The conference featured several robots (including one that dispenses wine), but what I liked most of all was how it managed to bring together people working in artificial intelligence from all over the world, with speakers from China, the Middle East and Africa, such as Pelonomi Moiloa, CEO of Lelapa AI, a startup creating AI for African languages. AI can be very US-centric and male-dominated, and any effort to make the conversation more global and diverse is laudable.
But frankly, I didn’t leave the conference feeling confident that AI would play a significant role in advancing any of the UN’s goals. In fact, the most interesting talks were about how AI does the opposite. Climate activist Sage Lenier spoke about how we must not let artificial intelligence accelerate environmental destruction. Tristan Harris, the co-founder of the Center for Humane Technology, gave a fascinating talk connecting the dots between our addiction to social media, the financial incentives of the tech sector, and our failure to learn from past technological booms. And there are still deep-rooted gender biases in technology, Mia Shah-Dand, the founder of Women in AI Ethics, reminded us.
So while the conference itself was about using AI for “good,” I’d like to see more discussion about how increased transparency, accountability, and inclusion could make AI himself good from development to development.
We now know that generating an image with genetic artificial intelligence consumes as much energy as charging a smartphone.

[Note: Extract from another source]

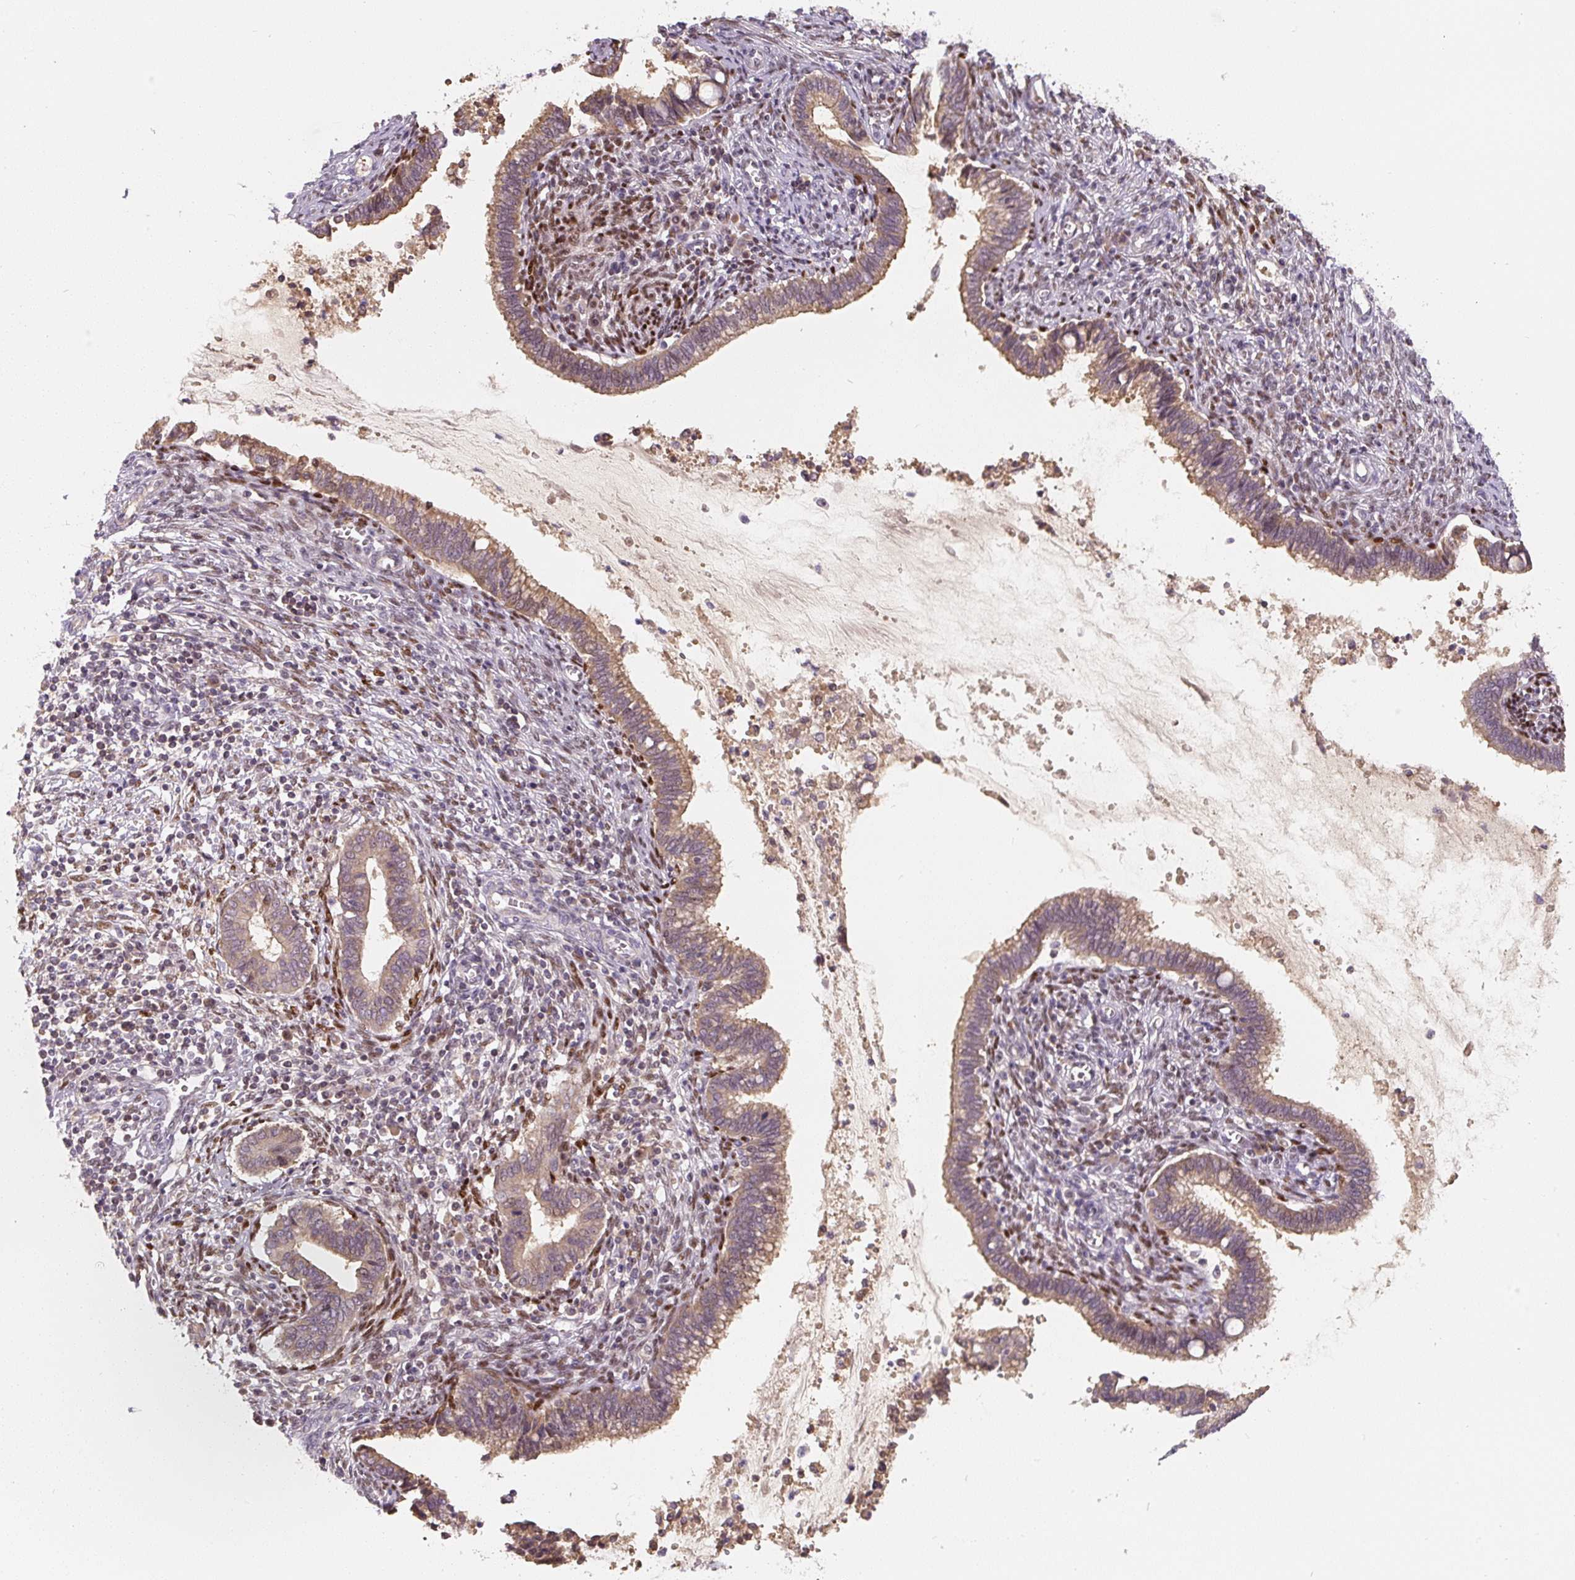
{"staining": {"intensity": "weak", "quantity": ">75%", "location": "cytoplasmic/membranous"}, "tissue": "cervical cancer", "cell_type": "Tumor cells", "image_type": "cancer", "snomed": [{"axis": "morphology", "description": "Adenocarcinoma, NOS"}, {"axis": "topography", "description": "Cervix"}], "caption": "Immunohistochemistry (IHC) (DAB) staining of adenocarcinoma (cervical) exhibits weak cytoplasmic/membranous protein expression in about >75% of tumor cells.", "gene": "PWWP3B", "patient": {"sex": "female", "age": 44}}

I would like more honest discussions about how to make technology itself more sustainable in order to meet climate goals. And it felt scary to hear discussions about how AI can be used to help reduce inequalities, when we know that so many of the AI systems we use are built on the backs of human content moderators in the Global South who look at the traumatic content while paying peanuts.
Advocating for the “enormous benefit” of AI was OpenAI CEO Sam Altman, the summit’s keynote. Altman remotely interviewed Nicholas Thompson, the CEO of Atlantic, who by the way just announced a deal for OpenAI to share its content to train new AI models. OpenAI is The company that has fueled the current artificial intelligence boom and it would be a great opportunity to ask him about all these topics. Instead, the two had a relatively vague, high-level discussion about security, leaving the public none the wiser about what exactly OpenAI is doing to make their systems safer. It seemed they just had to take Altman’s word for it.
Altman’s speech came about a week after Helen Toner, a researcher at the Georgetown Center for Security and Emerging Technology and a former OpenAI board member, said in an interview that the board found out about ChatGPT’s launch through Twitter and that the Altman had on several occasions given the board inaccurate information about the company’s official security procedures. It also has he argued that it’s a bad idea to let AI companies rule themselves, because massive profit motives will always win. (Altman said he “disagrees[s] with the memory of its events.”)
When Thompson asked Altman what the first good thing to come out of productive AI would be, Altman mentioned productivity, citing examples such as software developers being able to use AI tools to do their jobs much faster. “We’re going to see different industries become much more productive than they used to be because they can use these tools. And that will have a positive impact on everything,” he said. I think the jury is still out on that one.